-- Transcribed page contents --
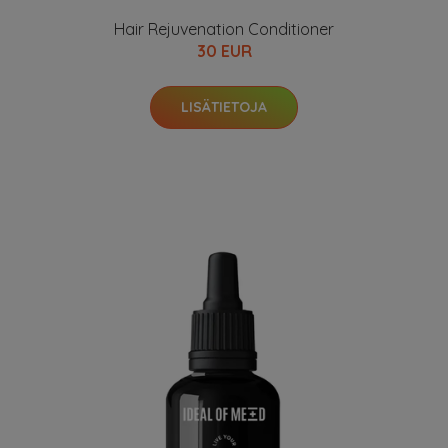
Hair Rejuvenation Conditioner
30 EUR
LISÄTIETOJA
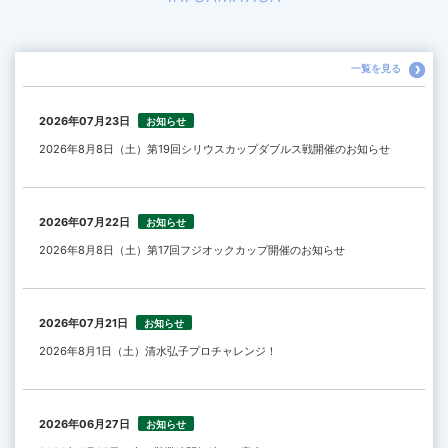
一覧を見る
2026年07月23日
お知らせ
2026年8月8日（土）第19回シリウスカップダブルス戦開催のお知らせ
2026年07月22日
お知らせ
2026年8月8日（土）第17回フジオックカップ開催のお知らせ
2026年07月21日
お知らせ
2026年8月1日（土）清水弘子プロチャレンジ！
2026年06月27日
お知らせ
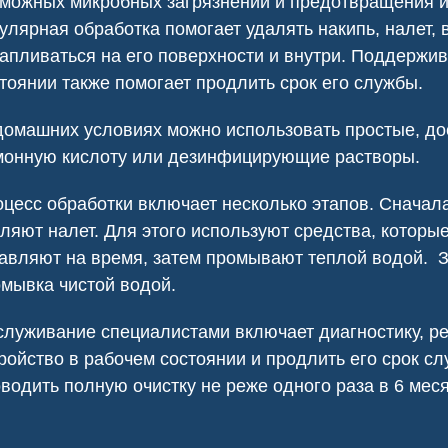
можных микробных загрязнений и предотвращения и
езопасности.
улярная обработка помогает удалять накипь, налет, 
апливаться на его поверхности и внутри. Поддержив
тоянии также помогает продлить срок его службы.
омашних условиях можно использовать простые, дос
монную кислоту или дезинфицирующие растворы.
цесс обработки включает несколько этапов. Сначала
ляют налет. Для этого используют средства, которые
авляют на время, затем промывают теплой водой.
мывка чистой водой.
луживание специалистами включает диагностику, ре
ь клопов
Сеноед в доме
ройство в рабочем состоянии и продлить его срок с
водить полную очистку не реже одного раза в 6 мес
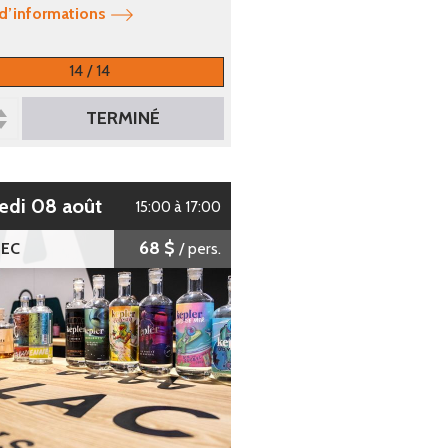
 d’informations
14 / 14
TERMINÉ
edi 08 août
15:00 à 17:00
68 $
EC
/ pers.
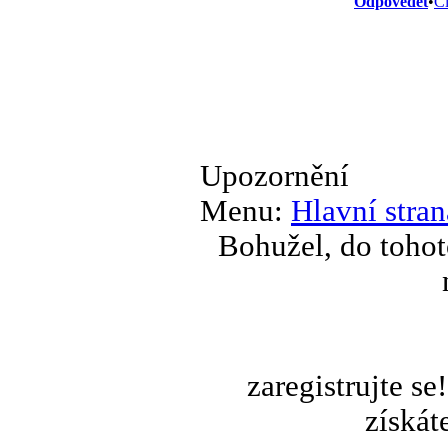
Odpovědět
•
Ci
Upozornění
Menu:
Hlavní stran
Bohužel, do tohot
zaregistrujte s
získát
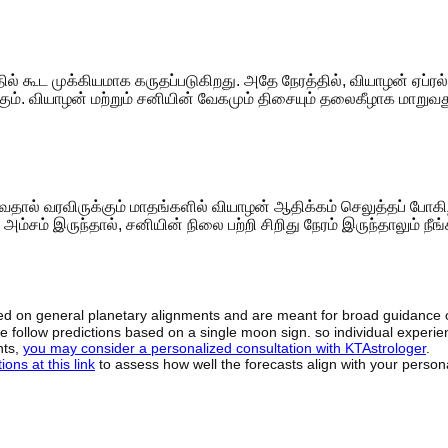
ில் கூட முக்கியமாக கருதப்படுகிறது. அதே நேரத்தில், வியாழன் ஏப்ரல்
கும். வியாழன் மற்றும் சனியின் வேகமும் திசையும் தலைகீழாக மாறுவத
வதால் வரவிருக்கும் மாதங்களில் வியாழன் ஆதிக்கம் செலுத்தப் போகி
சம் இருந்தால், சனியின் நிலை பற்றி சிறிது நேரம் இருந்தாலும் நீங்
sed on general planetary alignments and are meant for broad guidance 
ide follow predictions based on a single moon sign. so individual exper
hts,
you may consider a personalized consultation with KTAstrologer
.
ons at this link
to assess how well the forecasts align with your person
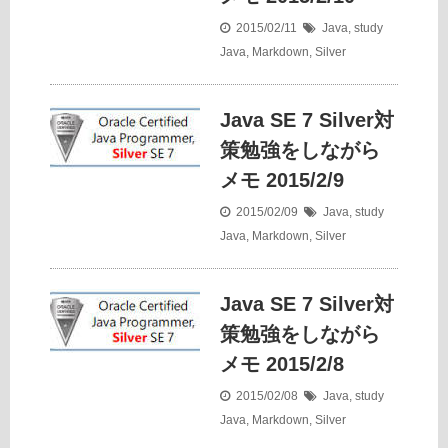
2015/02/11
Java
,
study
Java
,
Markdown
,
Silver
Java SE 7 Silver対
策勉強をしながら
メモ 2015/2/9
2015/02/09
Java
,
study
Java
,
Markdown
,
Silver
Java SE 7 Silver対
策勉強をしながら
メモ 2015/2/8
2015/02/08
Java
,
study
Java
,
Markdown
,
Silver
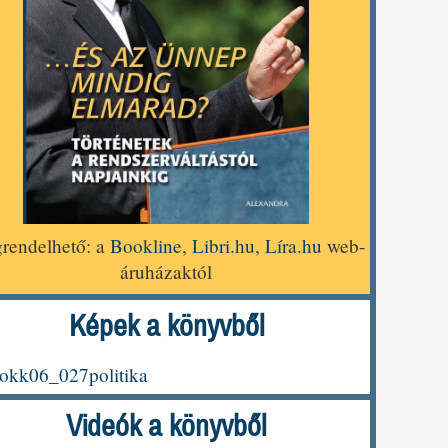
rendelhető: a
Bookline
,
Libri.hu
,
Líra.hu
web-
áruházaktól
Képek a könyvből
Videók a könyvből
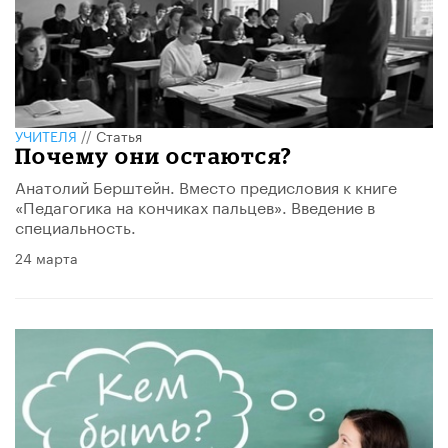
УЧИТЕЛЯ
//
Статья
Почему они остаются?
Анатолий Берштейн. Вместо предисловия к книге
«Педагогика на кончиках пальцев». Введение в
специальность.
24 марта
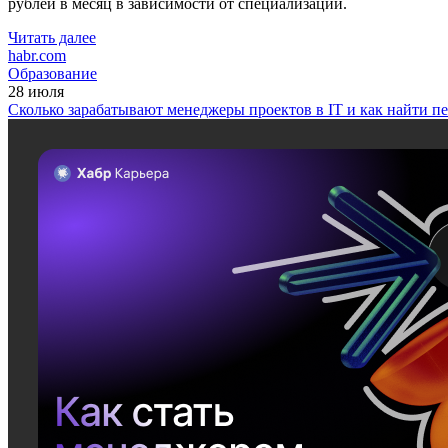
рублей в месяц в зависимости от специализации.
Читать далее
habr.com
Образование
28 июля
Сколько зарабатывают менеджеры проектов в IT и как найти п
---
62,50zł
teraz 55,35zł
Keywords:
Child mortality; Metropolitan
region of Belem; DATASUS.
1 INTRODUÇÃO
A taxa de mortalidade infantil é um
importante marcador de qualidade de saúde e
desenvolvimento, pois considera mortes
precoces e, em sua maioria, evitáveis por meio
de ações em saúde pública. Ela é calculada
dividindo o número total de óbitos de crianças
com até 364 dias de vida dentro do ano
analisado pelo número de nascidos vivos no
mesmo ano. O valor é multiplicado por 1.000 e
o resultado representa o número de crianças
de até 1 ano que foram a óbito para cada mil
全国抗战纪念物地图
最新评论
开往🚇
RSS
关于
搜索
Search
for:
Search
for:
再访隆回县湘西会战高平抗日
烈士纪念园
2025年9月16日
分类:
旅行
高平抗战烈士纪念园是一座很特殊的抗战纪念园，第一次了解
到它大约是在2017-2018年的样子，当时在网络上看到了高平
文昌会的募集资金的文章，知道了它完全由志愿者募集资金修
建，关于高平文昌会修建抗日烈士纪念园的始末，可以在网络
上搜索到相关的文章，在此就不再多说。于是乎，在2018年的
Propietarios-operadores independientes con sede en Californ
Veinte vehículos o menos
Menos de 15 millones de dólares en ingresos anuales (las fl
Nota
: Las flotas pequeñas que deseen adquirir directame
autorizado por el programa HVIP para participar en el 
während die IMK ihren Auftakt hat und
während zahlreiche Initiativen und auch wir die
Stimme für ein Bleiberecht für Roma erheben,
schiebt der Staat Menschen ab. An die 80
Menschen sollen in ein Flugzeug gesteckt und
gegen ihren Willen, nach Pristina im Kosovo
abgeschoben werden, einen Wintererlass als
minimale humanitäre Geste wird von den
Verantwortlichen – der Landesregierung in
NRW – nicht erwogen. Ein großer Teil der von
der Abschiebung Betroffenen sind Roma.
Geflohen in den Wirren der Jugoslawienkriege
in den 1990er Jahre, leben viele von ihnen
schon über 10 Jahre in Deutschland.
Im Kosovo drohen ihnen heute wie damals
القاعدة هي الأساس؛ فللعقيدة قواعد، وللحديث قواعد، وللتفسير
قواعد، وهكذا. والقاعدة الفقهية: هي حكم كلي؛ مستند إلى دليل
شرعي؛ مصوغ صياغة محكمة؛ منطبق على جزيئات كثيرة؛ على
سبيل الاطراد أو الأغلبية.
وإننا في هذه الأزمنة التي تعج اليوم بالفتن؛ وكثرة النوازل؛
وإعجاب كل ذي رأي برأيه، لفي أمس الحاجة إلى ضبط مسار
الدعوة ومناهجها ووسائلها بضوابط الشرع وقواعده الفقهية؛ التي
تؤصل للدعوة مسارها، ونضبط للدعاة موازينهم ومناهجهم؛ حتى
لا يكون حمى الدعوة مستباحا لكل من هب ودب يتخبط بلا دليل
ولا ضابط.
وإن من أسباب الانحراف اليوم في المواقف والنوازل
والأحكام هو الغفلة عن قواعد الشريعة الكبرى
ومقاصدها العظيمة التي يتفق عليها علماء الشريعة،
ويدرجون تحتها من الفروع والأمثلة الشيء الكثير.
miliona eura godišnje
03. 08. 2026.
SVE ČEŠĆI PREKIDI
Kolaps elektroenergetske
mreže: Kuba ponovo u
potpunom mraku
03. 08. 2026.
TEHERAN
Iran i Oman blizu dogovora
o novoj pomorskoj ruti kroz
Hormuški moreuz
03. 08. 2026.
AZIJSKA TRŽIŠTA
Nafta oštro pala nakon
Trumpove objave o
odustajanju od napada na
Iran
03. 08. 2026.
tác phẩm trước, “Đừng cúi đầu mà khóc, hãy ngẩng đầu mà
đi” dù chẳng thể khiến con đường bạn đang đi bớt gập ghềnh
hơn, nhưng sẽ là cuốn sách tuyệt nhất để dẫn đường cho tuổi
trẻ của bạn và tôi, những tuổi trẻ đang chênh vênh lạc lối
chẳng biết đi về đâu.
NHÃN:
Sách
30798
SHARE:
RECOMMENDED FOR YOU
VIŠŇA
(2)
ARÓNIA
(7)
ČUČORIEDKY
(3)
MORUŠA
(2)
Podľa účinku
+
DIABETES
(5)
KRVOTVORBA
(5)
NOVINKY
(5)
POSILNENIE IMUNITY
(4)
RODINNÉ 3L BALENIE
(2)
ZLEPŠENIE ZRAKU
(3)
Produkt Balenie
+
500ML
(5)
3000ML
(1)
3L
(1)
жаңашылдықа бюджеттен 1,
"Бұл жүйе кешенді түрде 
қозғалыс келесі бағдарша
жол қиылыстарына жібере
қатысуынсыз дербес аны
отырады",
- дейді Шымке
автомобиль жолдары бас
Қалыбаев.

-- ABOUT THIS EXERCISE --
Count how many lines in the entries contain "التي", then state that number alone.

-- FINISHED TASK --
3